好きになっちゃダメなのに。
そうだった、世界史の授業中だった、とようやく思い出す。
それに、何度も呼ばれていたことも雰囲気でわかった。
私ったら、お昼休みが終わってすぐの授業だからって、ぼーっとしちゃってたんだ!!
「……そんなに退屈か、晴山」
「い、いえ!そんなことは」
「授業中に考え事とは余裕だな。
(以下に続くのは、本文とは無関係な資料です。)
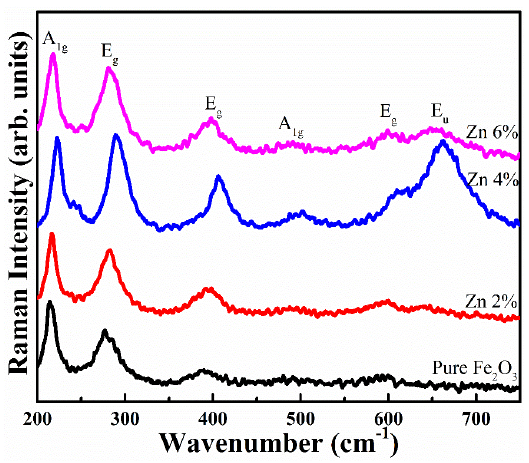
Figure 4. Raman spectrum of pure Fe 2 O 3 , Zn 2%, Zn 4% and Zn 6% nanoparticles. The assignment of Raman active modes are consistent with the group theory predicted for the space group R3c of hematite. Five phonon modes (2 A 1g and 3 E g ) of hematite corresponding to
今度のテストが楽しみだ」
ひいいいい!!
心の中で声にならない悲鳴を上げる。
私がいつも世界史のテストは赤点ギリギリだっていうことを分かっていて、先生はこんな意地悪を言うんだ。
『バ・カ!!』
隣の席の羽依(うい)ちゃんが、口パクでそんなことを言ってきた。
先生に当てられても気付かない私を何度も呼んでくれたのは、羽依ちゃんだったんだろう。
せっかく羽依ちゃんが助けてくれようとしていたのにそれにも気付かないなんて。
……本当、バカすぎるよ。私。
「余裕な晴山には、大サービスでこのページの問題全部解かせてやろう」
ジトッとした目で私を一度見ると、先生は教卓のほうに戻りながらそう言った。